**GOAL OF THE EXERCISE:** Please set down only the lines below starting with the line with "pinky dip: (268, 34)" and going on through the line with "middle pip: (323, 226)", verbatim and without pictures.

--------------------

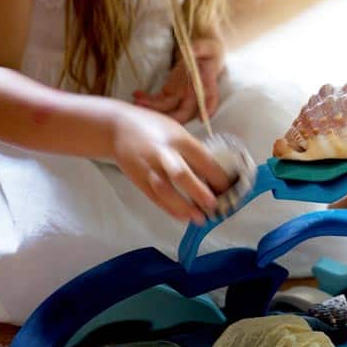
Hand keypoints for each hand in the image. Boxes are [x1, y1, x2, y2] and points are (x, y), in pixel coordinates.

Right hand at [110, 104, 231, 222]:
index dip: (216, 175)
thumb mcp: (177, 130)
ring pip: (165, 190)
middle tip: (214, 206)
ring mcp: (148, 167)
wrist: (117, 127)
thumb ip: (192, 149)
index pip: (201, 158)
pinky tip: (182, 217)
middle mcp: (162, 153)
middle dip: (199, 191)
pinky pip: (153, 196)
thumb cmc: (154, 127)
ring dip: (183, 206)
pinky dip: (168, 208)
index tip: (228, 188)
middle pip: (181, 174)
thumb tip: (213, 171)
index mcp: (178, 138)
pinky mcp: (137, 178)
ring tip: (199, 218)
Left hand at [134, 35, 224, 123]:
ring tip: (137, 101)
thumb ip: (197, 49)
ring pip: (168, 109)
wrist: (201, 56)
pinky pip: (158, 101)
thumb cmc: (206, 51)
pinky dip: (147, 100)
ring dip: (153, 108)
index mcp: (207, 84)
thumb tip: (188, 48)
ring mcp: (181, 96)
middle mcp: (194, 95)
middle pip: (184, 112)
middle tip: (152, 107)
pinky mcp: (170, 93)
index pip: (211, 98)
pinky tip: (136, 93)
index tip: (203, 117)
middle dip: (169, 116)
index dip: (208, 108)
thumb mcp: (205, 47)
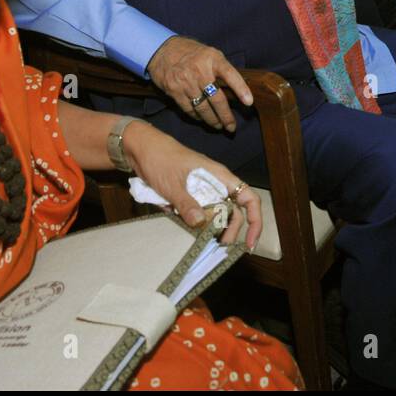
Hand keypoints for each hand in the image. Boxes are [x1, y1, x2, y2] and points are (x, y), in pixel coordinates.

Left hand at [122, 120, 262, 247]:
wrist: (140, 148)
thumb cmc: (160, 159)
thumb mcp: (172, 183)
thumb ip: (186, 203)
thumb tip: (200, 224)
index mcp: (219, 177)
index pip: (248, 198)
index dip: (255, 220)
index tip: (249, 242)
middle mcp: (215, 185)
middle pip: (233, 212)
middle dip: (230, 230)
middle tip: (219, 246)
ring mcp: (201, 191)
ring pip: (215, 215)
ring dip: (212, 230)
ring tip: (204, 243)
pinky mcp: (189, 197)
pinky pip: (198, 214)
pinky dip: (195, 224)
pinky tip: (186, 232)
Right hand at [145, 35, 252, 131]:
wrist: (162, 50)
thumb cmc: (191, 53)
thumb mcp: (210, 54)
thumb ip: (221, 69)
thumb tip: (237, 90)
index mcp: (212, 59)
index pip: (230, 75)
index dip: (241, 89)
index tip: (249, 102)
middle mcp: (199, 70)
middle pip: (217, 99)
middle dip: (226, 116)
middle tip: (231, 127)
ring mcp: (186, 81)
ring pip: (203, 107)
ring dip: (212, 120)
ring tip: (218, 125)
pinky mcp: (174, 90)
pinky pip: (189, 109)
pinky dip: (197, 116)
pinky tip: (202, 118)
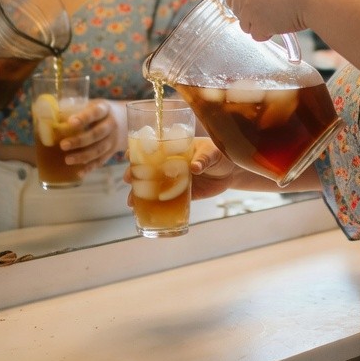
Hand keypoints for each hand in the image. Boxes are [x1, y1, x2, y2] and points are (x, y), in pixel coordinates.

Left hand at [61, 99, 124, 171]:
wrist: (128, 120)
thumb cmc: (102, 112)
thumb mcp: (94, 105)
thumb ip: (77, 110)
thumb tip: (49, 118)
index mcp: (105, 109)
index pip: (95, 112)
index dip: (84, 117)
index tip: (70, 122)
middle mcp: (111, 124)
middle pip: (97, 134)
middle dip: (79, 141)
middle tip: (63, 145)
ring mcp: (113, 139)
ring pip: (99, 149)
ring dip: (83, 156)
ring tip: (67, 160)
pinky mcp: (112, 151)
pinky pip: (101, 160)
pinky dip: (90, 167)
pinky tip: (79, 173)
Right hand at [122, 137, 238, 209]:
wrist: (231, 172)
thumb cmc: (220, 154)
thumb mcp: (212, 152)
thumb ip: (203, 158)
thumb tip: (194, 167)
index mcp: (173, 149)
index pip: (151, 147)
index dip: (137, 150)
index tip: (129, 155)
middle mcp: (168, 164)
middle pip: (145, 168)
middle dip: (133, 174)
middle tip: (128, 179)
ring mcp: (172, 180)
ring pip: (151, 186)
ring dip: (139, 194)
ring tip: (131, 202)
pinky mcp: (180, 194)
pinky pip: (164, 201)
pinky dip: (154, 207)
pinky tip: (142, 213)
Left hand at [225, 0, 317, 40]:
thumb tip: (256, 0)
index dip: (242, 5)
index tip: (251, 10)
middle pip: (238, 12)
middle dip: (252, 17)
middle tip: (271, 15)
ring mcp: (248, 7)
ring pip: (246, 26)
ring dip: (261, 26)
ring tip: (279, 18)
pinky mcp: (256, 23)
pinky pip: (257, 36)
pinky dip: (268, 34)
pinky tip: (281, 25)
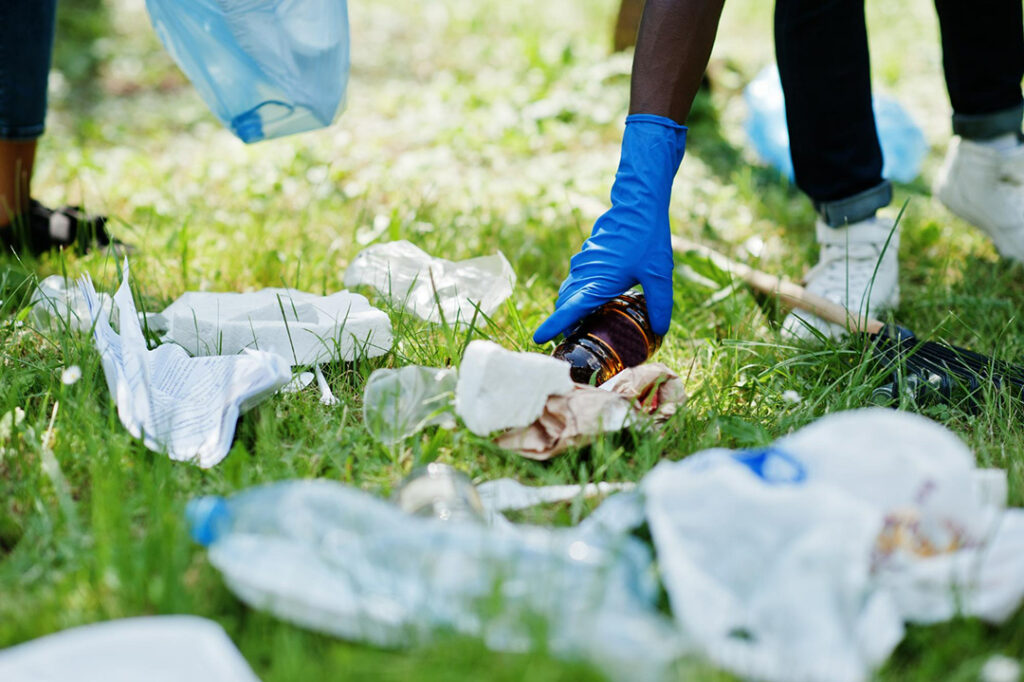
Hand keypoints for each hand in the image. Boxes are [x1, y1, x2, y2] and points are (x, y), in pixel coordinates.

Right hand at [533, 114, 686, 343]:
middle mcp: (585, 273)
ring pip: (569, 291)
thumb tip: (661, 331)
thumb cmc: (647, 237)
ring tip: (584, 326)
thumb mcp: (659, 274)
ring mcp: (584, 263)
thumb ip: (660, 304)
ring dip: (571, 309)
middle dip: (564, 324)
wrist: (638, 203)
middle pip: (565, 303)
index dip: (554, 325)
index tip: (539, 338)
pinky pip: (576, 280)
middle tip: (573, 343)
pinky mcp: (588, 257)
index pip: (570, 309)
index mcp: (599, 281)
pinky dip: (578, 294)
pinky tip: (595, 300)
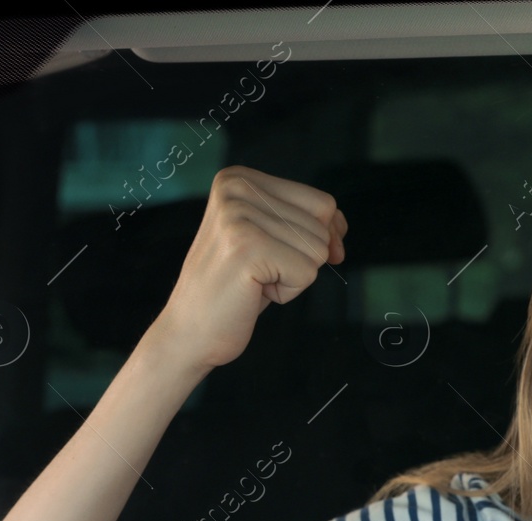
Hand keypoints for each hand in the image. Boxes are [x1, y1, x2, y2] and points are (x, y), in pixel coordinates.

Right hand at [147, 165, 346, 371]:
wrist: (190, 331)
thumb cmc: (235, 288)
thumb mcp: (271, 241)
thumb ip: (306, 222)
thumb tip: (340, 226)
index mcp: (239, 178)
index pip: (322, 203)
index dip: (320, 239)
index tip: (281, 257)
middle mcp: (236, 188)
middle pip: (323, 226)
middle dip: (300, 260)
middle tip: (257, 272)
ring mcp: (239, 215)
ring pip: (318, 250)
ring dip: (292, 277)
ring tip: (252, 280)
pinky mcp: (247, 247)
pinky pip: (307, 273)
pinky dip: (287, 292)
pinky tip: (252, 291)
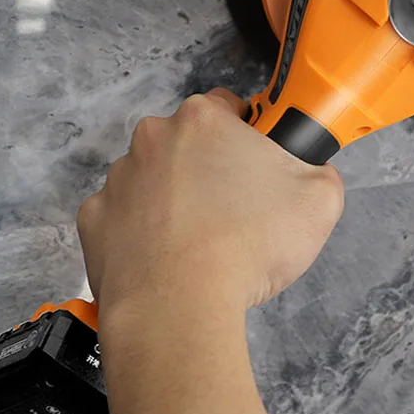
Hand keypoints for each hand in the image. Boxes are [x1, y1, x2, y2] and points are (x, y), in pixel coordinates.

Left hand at [77, 89, 343, 313]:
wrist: (179, 307)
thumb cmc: (249, 245)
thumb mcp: (320, 200)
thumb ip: (319, 171)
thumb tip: (311, 173)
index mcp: (202, 120)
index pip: (227, 106)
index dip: (247, 133)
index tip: (256, 165)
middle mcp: (152, 138)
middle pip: (187, 143)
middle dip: (208, 167)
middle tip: (234, 210)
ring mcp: (117, 179)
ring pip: (153, 179)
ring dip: (173, 199)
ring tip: (200, 242)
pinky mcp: (93, 221)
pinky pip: (123, 218)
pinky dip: (141, 233)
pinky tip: (166, 258)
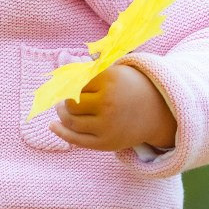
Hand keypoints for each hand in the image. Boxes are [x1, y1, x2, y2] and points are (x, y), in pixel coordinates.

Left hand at [50, 63, 176, 150]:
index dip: (67, 83)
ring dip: (61, 114)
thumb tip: (61, 66)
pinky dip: (61, 132)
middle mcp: (108, 103)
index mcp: (108, 81)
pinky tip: (53, 125)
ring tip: (61, 107)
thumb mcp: (112, 70)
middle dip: (64, 99)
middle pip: (71, 102)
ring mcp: (107, 125)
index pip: (75, 82)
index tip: (64, 82)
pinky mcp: (106, 142)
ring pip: (71, 120)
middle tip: (62, 96)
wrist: (156, 111)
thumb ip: (88, 68)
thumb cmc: (128, 86)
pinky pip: (77, 139)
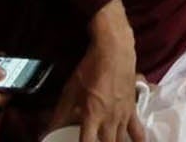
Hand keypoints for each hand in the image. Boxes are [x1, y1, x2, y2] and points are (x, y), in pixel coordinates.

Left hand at [52, 14, 142, 141]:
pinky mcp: (132, 110)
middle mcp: (109, 119)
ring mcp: (122, 116)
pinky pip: (138, 130)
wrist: (115, 52)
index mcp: (91, 115)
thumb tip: (46, 130)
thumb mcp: (71, 90)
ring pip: (121, 141)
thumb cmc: (91, 69)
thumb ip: (60, 113)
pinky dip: (138, 140)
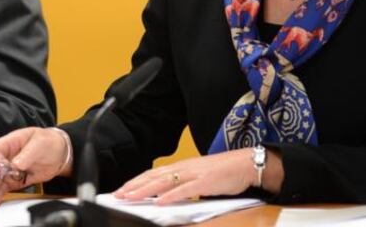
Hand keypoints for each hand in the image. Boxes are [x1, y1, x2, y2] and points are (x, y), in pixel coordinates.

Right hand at [0, 127, 71, 205]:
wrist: (58, 154)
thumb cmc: (48, 142)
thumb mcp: (40, 143)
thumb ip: (27, 154)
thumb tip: (15, 164)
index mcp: (9, 143)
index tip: (3, 168)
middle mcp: (5, 157)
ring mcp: (7, 170)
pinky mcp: (12, 181)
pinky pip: (2, 188)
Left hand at [114, 149, 280, 204]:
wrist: (247, 164)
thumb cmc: (225, 172)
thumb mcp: (199, 178)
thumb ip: (183, 186)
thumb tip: (167, 197)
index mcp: (182, 167)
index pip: (153, 174)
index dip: (136, 181)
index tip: (122, 190)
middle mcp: (184, 168)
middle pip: (153, 177)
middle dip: (134, 186)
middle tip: (118, 195)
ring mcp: (194, 174)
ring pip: (164, 182)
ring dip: (145, 190)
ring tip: (130, 197)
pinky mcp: (205, 182)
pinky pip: (185, 190)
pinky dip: (171, 195)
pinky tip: (160, 201)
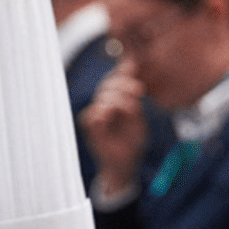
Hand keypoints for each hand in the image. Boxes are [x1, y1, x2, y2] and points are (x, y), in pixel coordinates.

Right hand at [80, 60, 147, 195]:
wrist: (126, 164)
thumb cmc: (132, 141)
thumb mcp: (137, 113)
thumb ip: (132, 93)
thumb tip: (129, 64)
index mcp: (113, 99)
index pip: (114, 77)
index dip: (123, 72)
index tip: (137, 75)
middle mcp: (102, 104)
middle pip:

--------------------

**WRITTEN REPLY:**
pinky dip: (268, 34)
pinky tip: (281, 25)
Hand keypoints for each hand in the image. Boxes are [x1, y1, x2, y2] and points are (x, y), in pixel coordinates.

Right hand at [533, 114, 686, 343]:
middle mcp: (585, 273)
ring pip: (569, 291)
thumb tip: (661, 331)
thumb cmc: (647, 237)
ring tip: (584, 326)
thumb mcp: (659, 274)
ring mcp: (584, 263)
thumb ip: (660, 304)
ring dip: (571, 309)
middle dip: (564, 324)
wrist: (638, 203)
middle pip: (565, 303)
index dip: (554, 325)
index tip: (539, 338)
pinky pip: (576, 280)
middle tip: (573, 343)
pinky mcp: (588, 257)
index pip: (570, 309)
index mcp: (599, 281)
pinky dip: (578, 294)
pinky tip: (595, 300)
Hand keypoints for each hand in the image. Boxes are [x1, y1, x2, y2] and points are (x, y), in pixel coordinates.

Right hand at [147, 165, 346, 371]:
wrist: (190, 331)
thumb cmc: (235, 288)
thumb mcp: (271, 241)
thumb ip: (306, 222)
thumb tip: (340, 226)
index mcp: (239, 178)
index pip: (322, 203)
index dip: (320, 239)
index tip: (281, 257)
middle mcp: (236, 188)
middle pip: (323, 226)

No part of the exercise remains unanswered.